§ Task brief
What lines of the data below hold the string "headers"? Copy each one.

§ Input data
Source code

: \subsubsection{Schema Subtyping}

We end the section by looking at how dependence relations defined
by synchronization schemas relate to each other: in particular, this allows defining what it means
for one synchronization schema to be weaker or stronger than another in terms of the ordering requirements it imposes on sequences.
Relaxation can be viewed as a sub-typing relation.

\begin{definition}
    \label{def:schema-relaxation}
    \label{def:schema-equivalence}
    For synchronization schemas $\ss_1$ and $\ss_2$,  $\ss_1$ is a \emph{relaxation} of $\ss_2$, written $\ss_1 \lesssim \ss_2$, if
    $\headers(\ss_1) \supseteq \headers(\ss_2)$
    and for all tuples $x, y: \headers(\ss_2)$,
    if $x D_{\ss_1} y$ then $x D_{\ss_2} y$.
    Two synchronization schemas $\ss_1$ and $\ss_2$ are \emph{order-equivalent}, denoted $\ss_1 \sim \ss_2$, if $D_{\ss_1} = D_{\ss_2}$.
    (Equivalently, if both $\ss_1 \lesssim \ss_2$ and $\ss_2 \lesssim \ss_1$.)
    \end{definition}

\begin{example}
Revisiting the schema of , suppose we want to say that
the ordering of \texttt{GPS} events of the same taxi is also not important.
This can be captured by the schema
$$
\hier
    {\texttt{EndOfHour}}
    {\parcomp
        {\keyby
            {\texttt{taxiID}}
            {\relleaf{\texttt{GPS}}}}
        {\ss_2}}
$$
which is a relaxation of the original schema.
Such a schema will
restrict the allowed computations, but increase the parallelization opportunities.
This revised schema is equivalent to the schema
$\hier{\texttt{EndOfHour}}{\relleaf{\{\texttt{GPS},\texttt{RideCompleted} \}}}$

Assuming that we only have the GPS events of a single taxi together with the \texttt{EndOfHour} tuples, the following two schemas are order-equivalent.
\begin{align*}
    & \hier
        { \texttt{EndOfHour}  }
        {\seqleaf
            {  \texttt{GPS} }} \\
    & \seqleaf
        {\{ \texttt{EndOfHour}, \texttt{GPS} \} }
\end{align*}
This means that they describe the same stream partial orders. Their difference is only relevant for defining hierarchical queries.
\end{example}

--

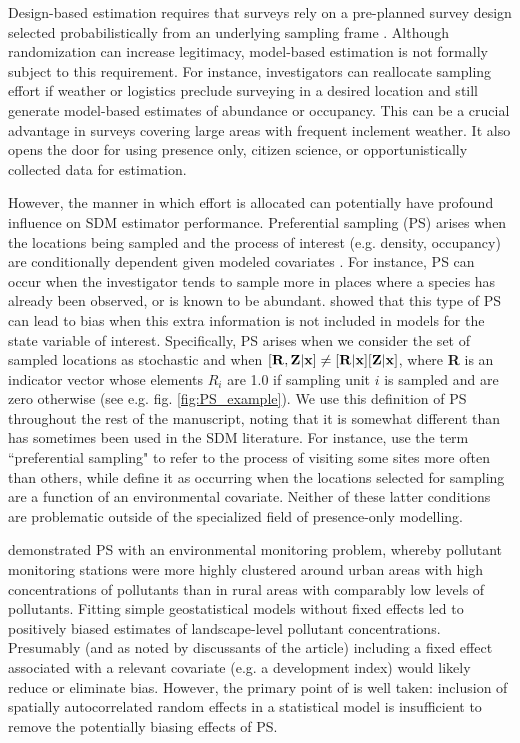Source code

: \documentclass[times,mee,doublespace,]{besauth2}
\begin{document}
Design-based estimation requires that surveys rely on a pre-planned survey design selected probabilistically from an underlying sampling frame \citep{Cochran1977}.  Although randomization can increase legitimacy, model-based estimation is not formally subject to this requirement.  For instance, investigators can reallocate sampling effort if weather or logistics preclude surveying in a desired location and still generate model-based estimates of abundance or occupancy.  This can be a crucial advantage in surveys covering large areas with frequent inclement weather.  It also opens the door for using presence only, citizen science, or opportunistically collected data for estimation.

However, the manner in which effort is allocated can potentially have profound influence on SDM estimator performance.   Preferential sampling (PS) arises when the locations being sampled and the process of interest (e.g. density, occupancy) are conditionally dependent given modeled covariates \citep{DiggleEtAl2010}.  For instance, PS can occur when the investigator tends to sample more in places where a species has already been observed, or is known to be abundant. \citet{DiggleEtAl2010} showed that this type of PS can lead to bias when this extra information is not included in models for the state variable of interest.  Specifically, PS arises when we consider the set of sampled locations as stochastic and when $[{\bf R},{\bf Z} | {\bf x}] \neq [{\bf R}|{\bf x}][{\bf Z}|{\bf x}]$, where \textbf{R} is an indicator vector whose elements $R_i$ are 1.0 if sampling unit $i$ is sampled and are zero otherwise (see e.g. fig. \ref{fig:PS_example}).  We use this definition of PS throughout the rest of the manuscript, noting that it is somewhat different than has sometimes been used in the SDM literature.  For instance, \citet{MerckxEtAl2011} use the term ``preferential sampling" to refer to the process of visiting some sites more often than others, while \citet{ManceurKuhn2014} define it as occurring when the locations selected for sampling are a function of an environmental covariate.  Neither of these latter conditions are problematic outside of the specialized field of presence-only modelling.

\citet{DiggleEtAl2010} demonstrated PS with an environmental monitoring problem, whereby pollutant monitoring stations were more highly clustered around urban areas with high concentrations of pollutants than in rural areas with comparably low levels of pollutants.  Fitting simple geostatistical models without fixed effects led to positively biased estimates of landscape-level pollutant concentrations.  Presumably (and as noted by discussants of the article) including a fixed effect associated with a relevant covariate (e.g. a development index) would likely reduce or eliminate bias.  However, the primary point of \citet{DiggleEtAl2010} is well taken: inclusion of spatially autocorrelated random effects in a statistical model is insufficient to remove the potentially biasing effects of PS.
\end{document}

§ Response area
    $\headers(\ss_1) \supseteq \headers(\ss_2)$
    and for all tuples $x, y: \headers(\ss_2)$,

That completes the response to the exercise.